Document excerpt:
^^^^^^^^
Can you describe a typical day in your life?

I’m a morning person. I wake up early and, if I’m working on a book, get to it. I try to write something every day, even if I’m not writing anything long-form. I enjoy the gym, tennis, and golf. They allow me to break a proper sweat every day. I’m also a big believer in late-afternoon power naps. They keep my powder dry.

What do you most enjoy about what you do?

I like being judged on what I produce—not how long it takes me to produce it. I am not a fan of superfluous meetings, conference calls, and emails. My clients care about the quality of my work, not how many hours that it took me to do it. There’s a certain sense of truth and honest in that.

Are there any people and/or books that have inspired you along your journey?

Tons. Creative types, like the members of Rush and Marillion, have inspired me for years. The folks from Breaking Bad make me want to do good work. I’m also an avid reader. The books of Chris Anderson.

Your latest book focuses on some common problems prevalent in business communication. Can you describe some of those problems?

As I write in Message Not Received, business communication is fundamentally broken. First, jargon is on the rise for a bunch of reasons. Perhaps most important, marketers want to “own” individual terms. The race to the top of Google’s organic results has never been fiercer. As a result, consulting firms, software vendors, and marketers are inventing newfangled concepts at a faster clip than ever.
^^^^^^^^
Dataset excerpts
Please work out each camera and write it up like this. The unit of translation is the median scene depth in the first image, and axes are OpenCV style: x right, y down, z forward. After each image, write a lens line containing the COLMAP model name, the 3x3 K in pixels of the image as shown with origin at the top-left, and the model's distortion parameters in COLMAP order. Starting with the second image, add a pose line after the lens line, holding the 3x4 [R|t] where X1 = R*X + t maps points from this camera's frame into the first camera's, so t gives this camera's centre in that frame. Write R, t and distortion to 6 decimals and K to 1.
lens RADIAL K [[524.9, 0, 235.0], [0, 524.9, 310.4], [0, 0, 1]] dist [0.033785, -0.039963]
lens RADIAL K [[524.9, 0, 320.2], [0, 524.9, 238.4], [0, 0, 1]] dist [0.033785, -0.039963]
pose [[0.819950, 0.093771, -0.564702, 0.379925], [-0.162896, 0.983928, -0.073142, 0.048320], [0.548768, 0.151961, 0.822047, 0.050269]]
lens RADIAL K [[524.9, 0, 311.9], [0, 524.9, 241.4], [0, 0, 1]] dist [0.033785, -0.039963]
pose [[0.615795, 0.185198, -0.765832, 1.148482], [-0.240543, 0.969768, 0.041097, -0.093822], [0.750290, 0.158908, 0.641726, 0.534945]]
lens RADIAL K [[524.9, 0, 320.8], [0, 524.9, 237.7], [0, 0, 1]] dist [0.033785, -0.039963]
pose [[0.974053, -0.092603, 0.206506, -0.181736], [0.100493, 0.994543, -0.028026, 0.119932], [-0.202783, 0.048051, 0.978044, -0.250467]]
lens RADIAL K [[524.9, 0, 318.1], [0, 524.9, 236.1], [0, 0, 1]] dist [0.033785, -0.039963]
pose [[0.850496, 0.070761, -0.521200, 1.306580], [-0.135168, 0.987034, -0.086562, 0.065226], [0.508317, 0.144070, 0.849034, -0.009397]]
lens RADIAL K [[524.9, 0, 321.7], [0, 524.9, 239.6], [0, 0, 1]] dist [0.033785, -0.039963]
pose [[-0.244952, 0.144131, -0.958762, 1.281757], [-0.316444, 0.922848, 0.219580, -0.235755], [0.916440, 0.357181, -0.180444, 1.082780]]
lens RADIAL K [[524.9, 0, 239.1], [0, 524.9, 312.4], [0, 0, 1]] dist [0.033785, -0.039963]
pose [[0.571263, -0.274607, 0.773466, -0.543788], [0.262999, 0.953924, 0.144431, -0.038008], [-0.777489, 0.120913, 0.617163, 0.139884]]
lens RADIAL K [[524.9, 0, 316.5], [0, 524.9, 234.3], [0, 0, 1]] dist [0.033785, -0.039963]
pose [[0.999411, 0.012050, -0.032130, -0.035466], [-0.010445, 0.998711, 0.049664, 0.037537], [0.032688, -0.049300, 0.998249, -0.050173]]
^^^^^^^^
What to do:
A. In the interview excerpt, what does the speaker say keeps their powder dry?
B. Summarize the interview excerpt in two sentences.
C. Reproduce the part of the interview excerpt that begins at the words "What do you" and stops after the words "of those problems?".
The listing is separate material with no connection to the interview excerpt.

Answers below:
A. Late-afternoon power naps.

B. The speaker describes waking early, writing every day, exercising through the gym, tennis, and golf, and taking late-afternoon power naps, and says they enjoy being judged on what they produce rather than on how long it takes. The speaker names the members of Rush and Marillion, the people from Breaking Bad, and the books of Chris Anderson as inspirations, and argues that business communication is fundamentally broken, partly because jargon is rising as marketers try to "own" individual terms.

C.
What do you most enjoy about what you do?

I like being judged on what I produce—not how long it takes me to produce it. I am not a fan of superfluous meetings, conference calls, and emails. My clients care about the quality of my work, not how many hours that it took me to do it. There’s a certain sense of truth and honest in that.

Are there any people and/or books that have inspired you along your journey?

Tons. Creative types, like the members of Rush and Marillion, have inspired me for years. The folks from Breaking Bad make me want to do good work. I’m also an avid reader. The books of Chris Anderson.

Your latest book focuses on some common problems prevalent in business communication. Can you describe some of those problems?